(WHAT YOU SHOULD DO): Each record must come back unchanged in your answer, stripped of its images.

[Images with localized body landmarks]
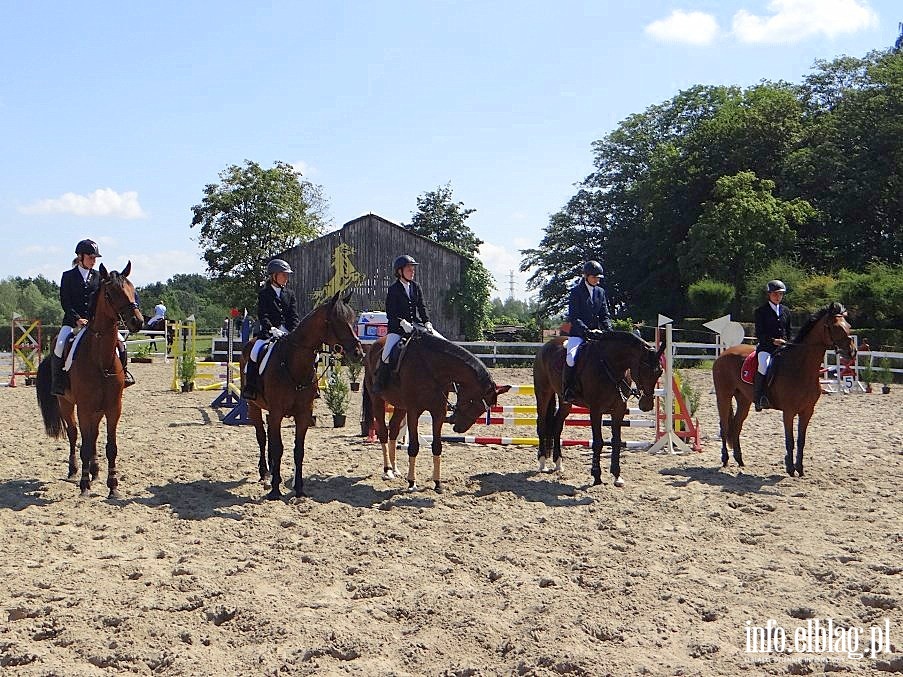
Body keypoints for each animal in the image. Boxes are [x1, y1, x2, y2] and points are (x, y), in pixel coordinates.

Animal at [36, 262, 144, 496]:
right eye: (111, 292)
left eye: (132, 289)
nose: (137, 321)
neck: (100, 360)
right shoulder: (83, 407)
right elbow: (84, 444)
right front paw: (84, 484)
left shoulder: (113, 407)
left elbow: (110, 447)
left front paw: (113, 486)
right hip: (67, 404)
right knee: (74, 434)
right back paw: (75, 471)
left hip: (97, 408)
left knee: (93, 435)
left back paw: (94, 471)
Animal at [244, 294, 368, 500]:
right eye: (338, 321)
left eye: (352, 320)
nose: (358, 353)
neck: (293, 363)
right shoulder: (277, 412)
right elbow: (278, 448)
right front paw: (275, 490)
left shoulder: (303, 414)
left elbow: (298, 450)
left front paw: (299, 489)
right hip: (253, 406)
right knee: (261, 437)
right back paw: (265, 473)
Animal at [364, 328, 512, 492]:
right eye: (475, 403)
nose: (459, 428)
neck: (432, 368)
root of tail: (374, 346)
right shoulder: (413, 411)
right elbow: (414, 446)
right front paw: (412, 482)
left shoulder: (438, 412)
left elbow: (437, 446)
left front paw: (437, 483)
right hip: (377, 399)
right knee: (383, 432)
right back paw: (388, 470)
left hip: (400, 406)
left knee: (394, 429)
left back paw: (395, 469)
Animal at [532, 332, 668, 486]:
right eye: (644, 370)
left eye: (660, 372)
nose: (646, 405)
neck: (611, 366)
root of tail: (545, 347)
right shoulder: (595, 409)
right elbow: (598, 442)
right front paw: (596, 476)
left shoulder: (619, 409)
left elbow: (616, 441)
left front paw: (617, 476)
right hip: (543, 393)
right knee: (541, 424)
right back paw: (543, 462)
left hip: (565, 401)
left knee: (557, 425)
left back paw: (558, 463)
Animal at [712, 302, 856, 476]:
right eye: (836, 327)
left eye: (848, 326)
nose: (852, 352)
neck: (801, 368)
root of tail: (724, 354)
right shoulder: (789, 411)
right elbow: (790, 440)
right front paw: (790, 467)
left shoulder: (807, 411)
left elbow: (801, 441)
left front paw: (800, 468)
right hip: (723, 396)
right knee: (725, 426)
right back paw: (725, 459)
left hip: (744, 400)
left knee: (736, 426)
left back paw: (740, 460)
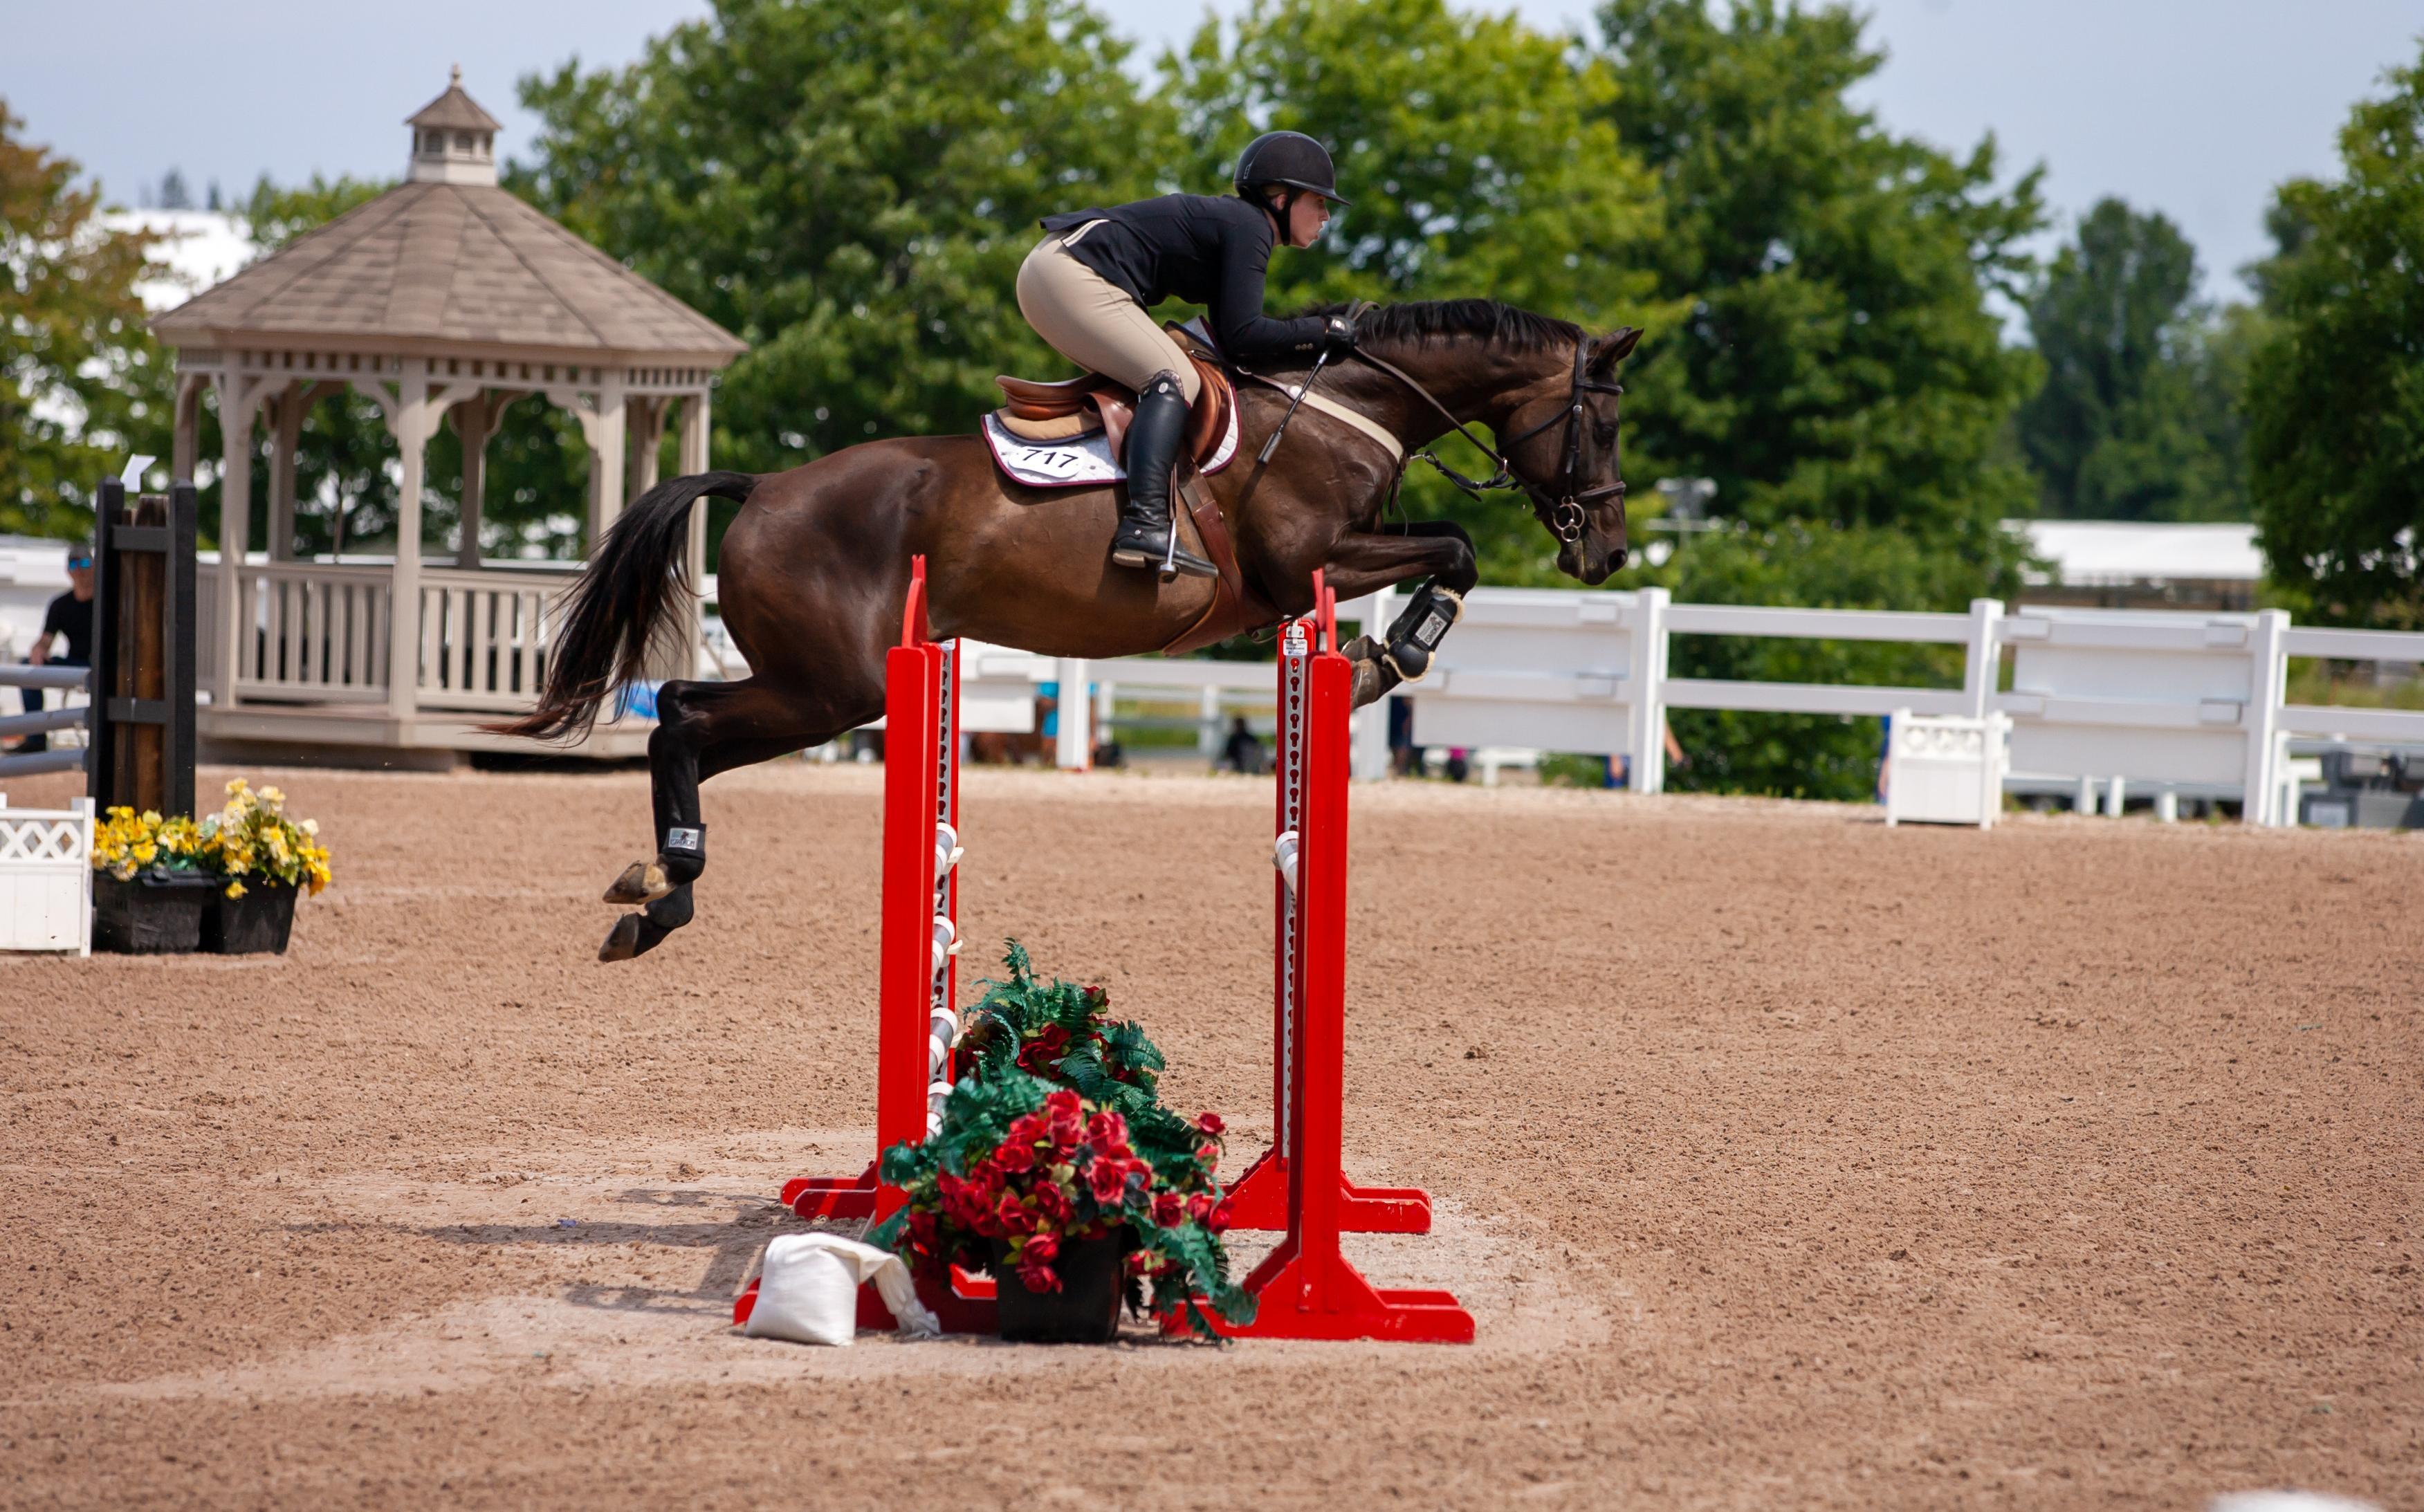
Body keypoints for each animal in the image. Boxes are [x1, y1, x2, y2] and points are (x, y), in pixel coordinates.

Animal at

(RESULT):
Body keypoints for each animal in the image. Boxes are [x1, y1, x2, y2] and points are (x, y), in pixel coordinates.

Animal at [36, 262, 144, 496]:
right eye: (111, 292)
left eye: (132, 289)
nose: (137, 321)
neck: (100, 360)
right shoulder: (83, 407)
right elbow: (84, 444)
right front paw: (84, 484)
left shoulder: (113, 407)
left elbow: (110, 447)
left front paw: (113, 486)
right hip: (67, 404)
right knee: (74, 434)
right back paw: (75, 471)
left hip: (97, 408)
left knee: (93, 435)
left back paw: (94, 471)
Animal at [244, 294, 368, 500]:
right eye: (338, 321)
left eye: (352, 320)
nose: (358, 353)
neck: (293, 363)
right shoulder: (277, 412)
right elbow: (278, 448)
right front paw: (275, 490)
left shoulder: (303, 414)
left elbow: (298, 450)
left front paw: (299, 489)
right hip: (253, 406)
right knee: (261, 437)
right back paw: (265, 473)
Animal at [364, 328, 512, 492]:
right eye: (475, 403)
nose: (459, 428)
neck: (432, 368)
root of tail: (374, 346)
right shoulder: (413, 411)
right elbow: (414, 446)
right front paw: (412, 482)
left shoulder: (438, 412)
left elbow: (437, 446)
left front paw: (437, 483)
right hip: (377, 399)
right knee: (383, 432)
right back paw: (388, 470)
left hip: (400, 406)
left knee: (394, 429)
left back paw: (395, 469)
Animal at [532, 332, 668, 486]:
right eye: (644, 370)
left eye: (660, 372)
nose: (646, 405)
neck: (611, 366)
root of tail: (545, 347)
right shoulder: (595, 409)
right elbow: (598, 442)
right front paw: (596, 476)
left shoulder: (619, 409)
left elbow: (616, 441)
left front paw: (617, 476)
right hip: (543, 393)
right knee: (541, 424)
right back paw: (543, 462)
left hip: (565, 401)
left knee: (557, 425)
left back paw: (558, 463)
Animal at [712, 302, 856, 476]:
right eye: (836, 327)
left eye: (848, 326)
nose: (852, 352)
neck: (801, 368)
root of tail: (724, 354)
right shoulder: (789, 411)
right elbow: (790, 440)
right front paw: (790, 467)
left shoulder: (807, 411)
left elbow: (801, 441)
left front paw: (800, 468)
right hip: (723, 396)
right knee: (725, 426)
right back paw: (725, 459)
left hip: (744, 400)
left knee: (736, 426)
left back paw: (740, 460)
Body keypoints for each animal in the image. Boxes are [x1, y1, x2, y2] and points are (x, y), in pixel coordinates.

Animal at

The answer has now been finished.